Returns 0 if no vertical dimension is detected.

fre.cmor.cmor_helpers.iso_to_bronx_chunk(cmor_chunk_in: str) str

Convert an ISO8601 duration string (e.g., ‘P5Y’) to FRE-bronx-style chunk string (e.g., ‘5yr’).

Parameters:

cmor_chunk_in (str) – ISO8601 formatted string representing a time interval (must start with ‘P’ and end with ‘Y’).

Raises:

ValueError – If the input does not follow the expected ISO format.

Returns:

FRE-bronx chunk string.

Return type:

str

fre.cmor.cmor_helpers.print_data_minmax(ds_variable: numpy.ma.core.MaskedArray | None = None, desc: str | None = None) None

Log the minimum and maximum values of a numpy MaskedArray along with a description.

Parameters:
  • ds_variable (numpy.ma.core.MaskedArray, optional) – The data array whose min/max is to be logged.

  • desc (str, optional) – Description of the data.

Returns:

None

Return type:

None

Note

If the data cannot be logged, a warning is issued.

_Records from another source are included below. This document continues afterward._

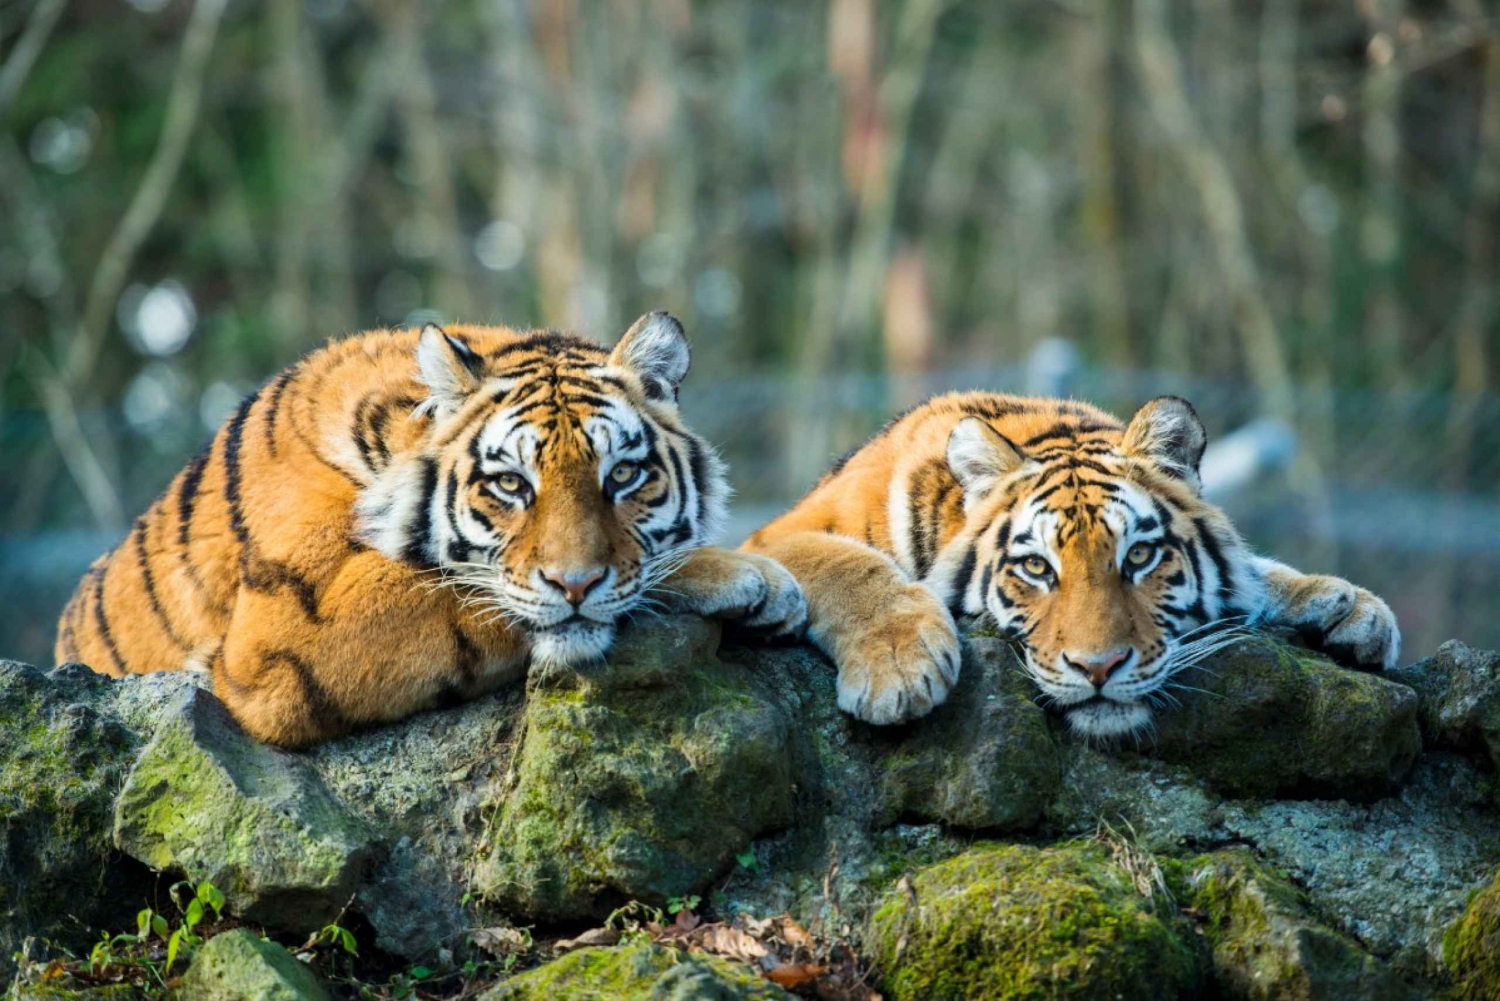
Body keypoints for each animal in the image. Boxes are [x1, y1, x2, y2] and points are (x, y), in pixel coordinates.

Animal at [55, 313, 810, 744]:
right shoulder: (281, 636)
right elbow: (461, 589)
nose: (575, 586)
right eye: (511, 484)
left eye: (622, 475)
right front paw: (748, 575)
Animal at [744, 396, 1398, 741]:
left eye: (1139, 556)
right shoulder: (774, 537)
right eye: (1036, 567)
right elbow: (850, 564)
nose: (1098, 668)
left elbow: (1258, 573)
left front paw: (1352, 608)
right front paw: (899, 668)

fre.cmor.cmor_helpers.update_calendar_type(json_file_path: str, new_calendar_type: str, output_file_path: str | None = None) None

Update the “calendar” field in a JSON experiment config file.

Parameters:
  • json_file_path (str) – Path to the input JSON file.

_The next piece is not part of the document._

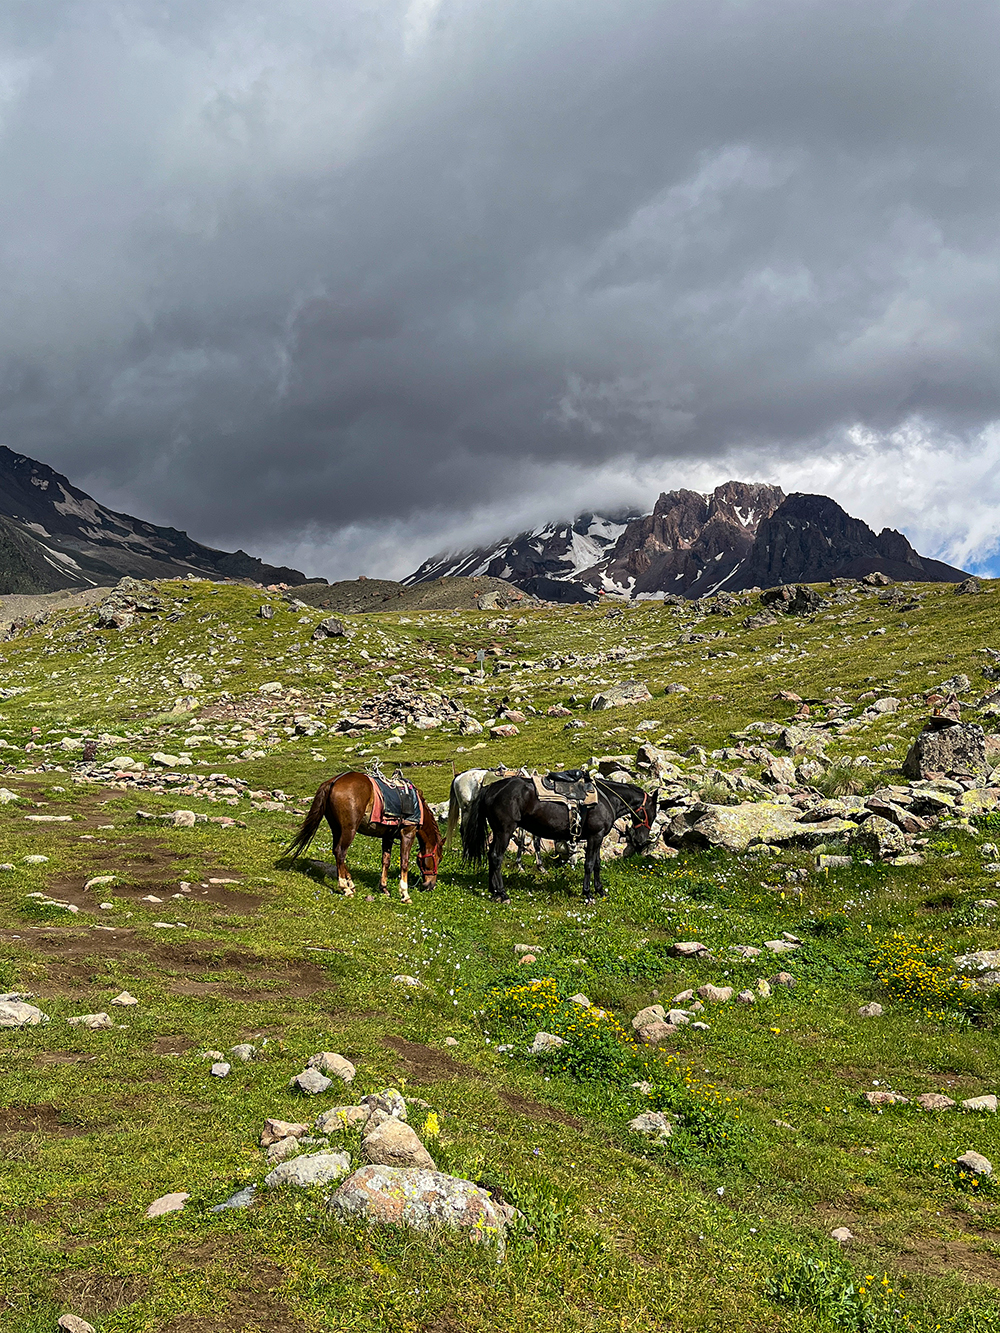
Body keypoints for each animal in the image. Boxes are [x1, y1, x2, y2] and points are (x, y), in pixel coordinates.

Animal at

  • new_calendar_type (str) – New value for the “calendar” field.

  • output_file_path (str, optional) – Path to save the updated JSON file. If None, overwrites the original file.

Raises:
  • FileNotFoundError – If the input JSON file does not exist.

  • KeyError – If the “calendar” field is not found in the JSON file.

  • ValueError – If new_calendar_type is None.

  • json.JSONDecodeError – If the JSON file cannot be decoded.

Returns:

None

Return type:

None

Note

The function logs before and after values, and overwrites the input file unless an output path is given.

fre.cmor.cmor_helpers.update_grid_and_label(json_file_path: str, new_grid_label: str, new_grid: str, new_nom_res: str, output_file_path: str | None = None) None

Update the “grid_label”, “grid”, and “nominal_resolution” fields in a JSON experiment config.

Parameters:
  • json_file_path (str) – Path to the input JSON file.

  • new_grid_label (str) – New value for the “grid_label” field.

  • new_grid (str) – New value for the “grid” field.

  • new_nom_res (str) – New value for the “nominal_resolution” field.

  • output_file_path (str, optional) – Path to save the updated JSON file. If None, overwrites the original file.

Raises:
  • FileNotFoundError – If the input JSON file does not exist.

  • KeyError – If a required field is not found in the JSON file.

  • ValueError – If any input value is None.

  • json.JSONDecodeError – If the JSON file cannot be decoded.

Returns:

None

Return type:

None

Note

The function logs before and after values, and overwrites the input file unless an output path is given.